South Africa is a microcosm of the contemporary world. Here white and black, East and West, rich developed First World and poor developing Third World meet as in no other country in the world: this sets a tremendous challenge, but it is also a unique privilege. In the melting‐pot of this meeting Christians who want to live out their faith have an incomparable opportunity to witness to justice, love of neighbour, truth and compassion.[4]

More than twenty one years after the democratic revolution took place in South Africa, the question of reconciliation is still an important one, also in and between churches. Concerning the voice of the churches in the transformation of the so-called post-apartheid society, there however seems to be a remarkable lack of a prophetic voice. Instead, in many churches in South Africa, a theology of wealth (i.e. prosperity gospel in its manifold forms) can be found – again, to a certain extent, providing the spiritual backbone for those in power, just as certain theologies provided the spiritual legitimization for apartheid. In short: South Africa urgently needs this conference of the Societas Homiletica on the role of preaching in our society, having a legacy of many vocal and gifted prophetical preachers, like Desmond Tutu, Allan Boesak, Beyers Naude, and many more.

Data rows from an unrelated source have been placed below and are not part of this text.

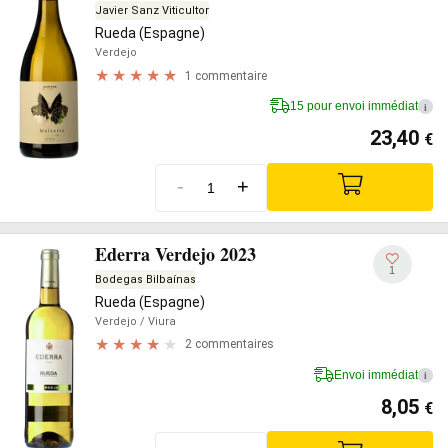
Javier Sanz Viticultor
Rueda (Espagne)
Verdejo
1 commentaire
15 pour envoi immédiat
i
23,40
€
-
+
Ederra Verdejo 2023
1
Bodegas Bilbaínas
Rueda (Espagne)
Verdejo
/ Viura
2 commentaires
Envoi immédiat
i
8,05
€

We are haunted by the fact that there currently seems to be a loss of moral leadership: “Where have all the prophets gone?”

It would seem however that quite a lot South Africa’s problems are not limited to this country, but can be discovered in many international contexts (e.g. the widening gap between poverty and wealth/privilege; meritocracy; and many other complex and confusing problems associated with transformation). Preaching in these contexts is always shaped by the prevalent image of God (e.g. as an omnipotent God; as the power of love, as the power of promise etc.) – and this is true for the form and the content of the sermons. At the same time, preaching is always somehow connected to a vision of “a good life”. In this aspect, it might be a challenge to reclaim even “prosperity” as a positive term in preaching – connecting it with God’s promise (of the reign of God, which is not automatically a comfortable promise, but which may provoke [pro-vovare] a new vision of life, church, and society) and with the hope for a better life.

In the discussions of the Board of the Societas Homiletica, held during January 2015 in Stellenbosch, South Africa, the interrelation of promise and preaching within the paradoxes of life became more and more important – and finally contributed towards the formulation of the title of the upcoming conference. The theme offers many nuances, for instance the promise given to preaching (what can we expect of preaching; what are the possibilities?), but also the (type of) promises that we preach, or should preach, within a world with many forms of “promises”- often broken or disillusioned, or as quick-fix solutions. The Board sees the theme as a strong possibility to link the specific context of the South African society to the international academic landscape. The theme for Societas Homiletica, 11-16 March 2016, is therefore proposed as follows: Preaching promise within the paradoxes of life
It is our privilege to invite all our members, and all other guests, to diarize this event, and join us in Stellenbosch to debate this important theme. Further detail concerning the program, registration, accommodation, the call for papers, etc. will be sent out within the coming weeks. For now, start planning your schedule to join us in sunny South Africa!

Johan Cilliers
President of Societas Homiletica


[1] According to data released by the United Nations. In 2011, the United Nations’ agency for human settlement, UN-Habitat, released its State of the World’s Cities 2010/2011 report. Subtitled ‘Cities for All: Bridging the Urban Divide’ the report examined income inequality in cities around the world and reported that South Africa has the highest levels of 109 countries, with all regions studied.

[2] SKA stands for Square Kilometer Array. The project is shared with Australia.

[3] Etymologically speaking, the term Ubuntu comes from the Zulu and Sotho versions of a traditional African aphorism, often translated as “A person is a person through other persons”.

[4] Translated from Pro Veritate, 15 January 1972, pp. 5‐7, 20. Quoted from Len Hansen and Robert Vosloo, Oom Bey for the Future, 1.